- [Directions for this task]:
Transcribe the full listing word for word, leaving nothing out.

▼

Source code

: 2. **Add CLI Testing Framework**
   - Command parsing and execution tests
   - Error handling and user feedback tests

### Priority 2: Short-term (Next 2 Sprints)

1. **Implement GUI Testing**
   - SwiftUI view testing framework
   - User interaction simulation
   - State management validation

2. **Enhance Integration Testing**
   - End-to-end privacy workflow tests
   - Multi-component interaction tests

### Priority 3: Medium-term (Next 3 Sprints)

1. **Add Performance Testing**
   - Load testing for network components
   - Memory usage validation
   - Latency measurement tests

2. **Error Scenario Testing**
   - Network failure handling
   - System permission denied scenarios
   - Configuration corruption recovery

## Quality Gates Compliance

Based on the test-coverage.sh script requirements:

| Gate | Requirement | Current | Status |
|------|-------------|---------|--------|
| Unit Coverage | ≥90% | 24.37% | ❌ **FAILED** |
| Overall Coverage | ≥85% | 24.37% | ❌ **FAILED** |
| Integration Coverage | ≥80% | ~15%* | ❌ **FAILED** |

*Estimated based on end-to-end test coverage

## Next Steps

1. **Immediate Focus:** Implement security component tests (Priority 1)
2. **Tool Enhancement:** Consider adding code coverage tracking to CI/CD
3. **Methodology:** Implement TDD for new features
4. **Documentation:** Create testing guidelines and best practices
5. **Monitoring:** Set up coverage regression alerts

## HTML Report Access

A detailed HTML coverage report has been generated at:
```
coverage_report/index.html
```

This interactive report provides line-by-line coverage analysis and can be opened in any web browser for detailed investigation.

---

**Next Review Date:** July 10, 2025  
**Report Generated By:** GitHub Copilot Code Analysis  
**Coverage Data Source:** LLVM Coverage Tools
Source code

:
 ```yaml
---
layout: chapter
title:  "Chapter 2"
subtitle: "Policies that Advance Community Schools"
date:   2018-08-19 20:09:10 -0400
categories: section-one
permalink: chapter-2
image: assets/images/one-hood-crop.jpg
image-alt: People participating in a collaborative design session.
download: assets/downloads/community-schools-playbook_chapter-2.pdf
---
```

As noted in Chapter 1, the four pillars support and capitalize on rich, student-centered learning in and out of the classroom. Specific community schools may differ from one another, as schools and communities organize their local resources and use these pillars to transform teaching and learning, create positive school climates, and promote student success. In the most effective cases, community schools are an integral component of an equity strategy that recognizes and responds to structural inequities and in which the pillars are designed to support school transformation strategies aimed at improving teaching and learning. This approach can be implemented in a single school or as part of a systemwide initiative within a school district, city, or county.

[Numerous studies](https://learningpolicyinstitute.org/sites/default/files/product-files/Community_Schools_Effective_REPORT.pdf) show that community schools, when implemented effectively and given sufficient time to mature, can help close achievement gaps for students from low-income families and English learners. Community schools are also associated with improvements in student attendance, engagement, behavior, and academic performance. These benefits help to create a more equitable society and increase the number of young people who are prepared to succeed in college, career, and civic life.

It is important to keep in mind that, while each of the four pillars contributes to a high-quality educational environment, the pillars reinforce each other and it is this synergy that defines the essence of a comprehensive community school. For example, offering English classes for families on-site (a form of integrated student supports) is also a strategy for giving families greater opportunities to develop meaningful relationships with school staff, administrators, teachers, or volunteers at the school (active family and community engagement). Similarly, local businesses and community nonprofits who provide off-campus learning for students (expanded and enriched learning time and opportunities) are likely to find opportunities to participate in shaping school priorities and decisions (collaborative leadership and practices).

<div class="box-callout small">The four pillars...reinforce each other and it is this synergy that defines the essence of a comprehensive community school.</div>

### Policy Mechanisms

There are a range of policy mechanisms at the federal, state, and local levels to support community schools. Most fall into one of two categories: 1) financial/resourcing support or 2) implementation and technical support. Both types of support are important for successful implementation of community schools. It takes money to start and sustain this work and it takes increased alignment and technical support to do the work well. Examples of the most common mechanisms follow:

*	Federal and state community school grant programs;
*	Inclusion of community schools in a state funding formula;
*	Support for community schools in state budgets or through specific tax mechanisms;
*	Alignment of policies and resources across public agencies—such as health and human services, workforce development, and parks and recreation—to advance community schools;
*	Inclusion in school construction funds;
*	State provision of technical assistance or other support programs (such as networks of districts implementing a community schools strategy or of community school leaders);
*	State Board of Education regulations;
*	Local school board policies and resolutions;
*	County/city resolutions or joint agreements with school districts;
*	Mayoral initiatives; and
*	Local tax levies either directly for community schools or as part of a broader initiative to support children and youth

▲

- [Response area]:
Source code

: 2. **Add CLI Testing Framework**
   - Command parsing and execution tests
   - Error handling and user feedback tests

### Priority 2: Short-term (Next 2 Sprints)

1. **Implement GUI Testing**
   - SwiftUI view testing framework
   - User interaction simulation
   - State management validation

2. **Enhance Integration Testing**
   - End-to-end privacy workflow tests
   - Multi-component interaction tests

### Priority 3: Medium-term (Next 3 Sprints)

1. **Add Performance Testing**
   - Load testing for network components
   - Memory usage validation
   - Latency measurement tests

2. **Error Scenario Testing**
   - Network failure handling
   - System permission denied scenarios
   - Configuration corruption recovery

## Quality Gates Compliance

Based on the test-coverage.sh script requirements:

| Gate | Requirement | Current | Status |
|------|-------------|---------|--------|
| Unit Coverage | ≥90% | 24.37% | ❌ **FAILED** |
| Overall Coverage | ≥85% | 24.37% | ❌ **FAILED** |
| Integration Coverage | ≥80% | ~15%* | ❌ **FAILED** |

*Estimated based on end-to-end test coverage

## Next Steps

1. **Immediate Focus:** Implement security component tests (Priority 1)
2. **Tool Enhancement:** Consider adding code coverage tracking to CI/CD
3. **Methodology:** Implement TDD for new features
4. **Documentation:** Create testing guidelines and best practices
5. **Monitoring:** Set up coverage regression alerts

## HTML Report Access

A detailed HTML coverage report has been generated at:
```
coverage_report/index.html
```

This interactive report provides line-by-line coverage analysis and can be opened in any web browser for detailed investigation.

---

**Next Review Date:** July 10, 2025  
**Report Generated By:** GitHub Copilot Code Analysis  
**Coverage Data Source:** LLVM Coverage Tools
Source code

:
 ```yaml
---
layout: chapter
title:  "Chapter 2"
subtitle: "Policies that Advance Community Schools"
date:   2018-08-19 20:09:10 -0400
categories: section-one
permalink: chapter-2
image: assets/images/one-hood-crop.jpg
image-alt: People participating in a collaborative design session.
download: assets/downloads/community-schools-playbook_chapter-2.pdf
---
```

As noted in Chapter 1, the four pillars support and capitalize on rich, student-centered learning in and out of the classroom. Specific community schools may differ from one another, as schools and communities organize their local resources and use these pillars to transform teaching and learning, create positive school climates, and promote student success. In the most effective cases, community schools are an integral component of an equity strategy that recognizes and responds to structural inequities and in which the pillars are designed to support school transformation strategies aimed at improving teaching and learning. This approach can be implemented in a single school or as part of a systemwide initiative within a school district, city, or county.

[Numerous studies](https://learningpolicyinstitute.org/sites/default/files/product-files/Community_Schools_Effective_REPORT.pdf) show that community schools, when implemented effectively and given sufficient time to mature, can help close achievement gaps for students from low-income families and English learners. Community schools are also associated with improvements in student attendance, engagement, behavior, and academic performance. These benefits help to create a more equitable society and increase the number of young people who are prepared to succeed in college, career, and civic life.

It is important to keep in mind that, while each of the four pillars contributes to a high-quality educational environment, the pillars reinforce each other and it is this synergy that defines the essence of a comprehensive community school. For example, offering English classes for families on-site (a form of integrated student supports) is also a strategy for giving families greater opportunities to develop meaningful relationships with school staff, administrators, teachers, or volunteers at the school (active family and community engagement). Similarly, local businesses and community nonprofits who provide off-campus learning for students (expanded and enriched learning time and opportunities) are likely to find opportunities to participate in shaping school priorities and decisions (collaborative leadership and practices).

<div class="box-callout small">The four pillars...reinforce each other and it is this synergy that defines the essence of a comprehensive community school.</div>

### Policy Mechanisms

There are a range of policy mechanisms at the federal, state, and local levels to support community schools. Most fall into one of two categories: 1) financial/resourcing support or 2) implementation and technical support. Both types of support are important for successful implementation of community schools. It takes money to start and sustain this work and it takes increased alignment and technical support to do the work well. Examples of the most common mechanisms follow:

*	Federal and state community school grant programs;
*	Inclusion of community schools in a state funding formula;
*	Support for community schools in state budgets or through specific tax mechanisms;
*	Alignment of policies and resources across public agencies—such as health and human services, workforce development, and parks and recreation—to advance community schools;
*	Inclusion in school construction funds;
*	State provision of technical assistance or other support programs (such as networks of districts implementing a community schools strategy or of community school leaders);
*	State Board of Education regulations;
*	Local school board policies and resolutions;
*	County/city resolutions or joint agreements with school districts;
*	Mayoral initiatives; and
*	Local tax levies either directly for community schools or as part of a broader initiative to support children and youth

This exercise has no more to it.